UM PASSEIO PELOS ALPES LITERÁRIOS

segunda-feira, 6 de novembro de 2017

Paulo Mendes Campos - Sentimento do tempo

Se Drummond faz poesias de seu “Sentimento do Mundo” (1940), Mendes Campos atém-se aos sentimentos que o tempo é capaz de lhe projetar no espírito – o tempo, “esse grande escultor”, como epitomiza a escritora belgo-francesa Marguerite Yourcenar – que em grande estilo o invoca nas memórias ficcionais do imperador Adriano.

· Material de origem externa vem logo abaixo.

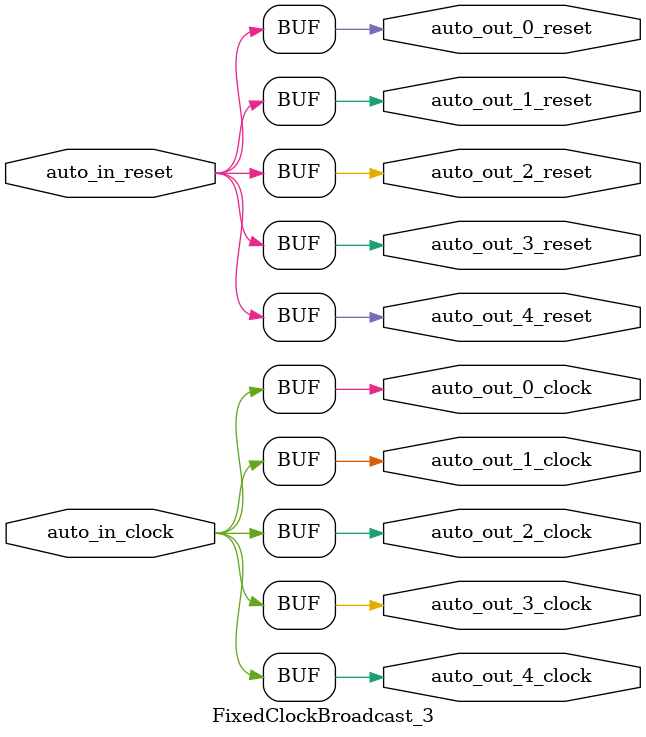
<source format=v>
module FixedClockBroadcast_3(
  input   auto_in_clock,
  input   auto_in_reset,
  output  auto_out_4_clock,
  output  auto_out_4_reset,
  output  auto_out_3_clock,
  output  auto_out_3_reset,
  output  auto_out_2_clock,
  output  auto_out_2_reset,
  output  auto_out_1_clock,
  output  auto_out_1_reset,
  output  auto_out_0_clock,
  output  auto_out_0_reset
);
  assign auto_out_4_clock = auto_in_clock; // @[Nodes.scala 1210:84 LazyModule.scala 309:16]
  assign auto_out_4_reset = auto_in_reset; // @[Nodes.scala 1210:84 LazyModule.scala 309:16]
  assign auto_out_3_clock = auto_in_clock; // @[Nodes.scala 1210:84 LazyModule.scala 309:16]
  assign auto_out_3_reset = auto_in_reset; // @[Nodes.scala 1210:84 LazyModule.scala 309:16]
  assign auto_out_2_clock = auto_in_clock; // @[Nodes.scala 1210:84 LazyModule.scala 309:16]
  assign auto_out_2_reset = auto_in_reset; // @[Nodes.scala 1210:84 LazyModule.scala 309:16]
  assign auto_out_1_clock = auto_in_clock; // @[Nodes.scala 1210:84 LazyModule.scala 309:16]
  assign auto_out_1_reset = auto_in_reset; // @[Nodes.scala 1210:84 LazyModule.scala 309:16]
  assign auto_out_0_clock = auto_in_clock; // @[Nodes.scala 1210:84 LazyModule.scala 309:16]
  assign auto_out_0_reset = auto_in_reset; // @[Nodes.scala 1210:84 LazyModule.scala 309:16]
endmodule

</source>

Não há quem vença a batalha contra o transcurso do tempo: da infância à velhice, mesmo que abraçados às grandes obras – as literárias em especial –, nossas faces deixam-se rabiscar por linhas indeléveis bosquejadas pelo suceder dos anos, como rios que firmam sulcos que vão dar em grandes desfiladeiros, difíceis de acobertar!

J.A.R. – H.C.

Paulo Mendes Campos
(1922-1991)

Sentimento do tempo

Os sapatos envelheceram depois de usados
Mas fui por mim mesmo aos mesmos descampados
E as borboletas pousavam nos dedos dos meus pés.
As coisas estavam mortas, muito mortas,
Mas a vida tem outras portas, muitas portas.
Na terra, três ossos repousavam
Mas há imagens que não podia explicar; me ultrapassavam.
As lágrimas correndo podiam incomodar
Mas ninguém sabe dizer por que deve passar
Como um afogado entre as correntes do mar.
Ninguém sabe dizer por que o eco embrulha a voz
Quando somos crianças e ele corre atrás de nós.
Fizeram muitas vezes minha fotografia
Mas meus pais não souberam impedir
Que o sorriso se mudasse em zombaria
E um coração ardente em coisa fria.
Sempre foi assim: vejo um quarto escuro
Onde só existe a cal de um muro.
Costumo ver nos guindastes do porto
O esqueleto funesto de outro mundo morto
Mas não sei ver coisas mais simples como a água.
Fugi e encontrei a cruz do assassinado
Mas quando voltei, como se não houvesse voltado,
Comecei a ler um livro e nunca mais tive descanso.
Meus pássaros caíam sem sentidos.
No olhar do gato passavam muitas horas
Mas não entendia o tempo àquele tempo como agora.
Não sabia que o tempo cava na face
Um caminho escuro, onde a formiga passe
Lutando com a folha.
O tempo é meu disfarce.

Através do Tempo
(Lohmüller Gyuri: pintor romeno)

Referência:

CAMPOS, Paulo Mendes. Sentimento do tempo. In: __________. Poemas. Rio de Janeiro, RJ: Civilização Brasileira, 1984. p. 88.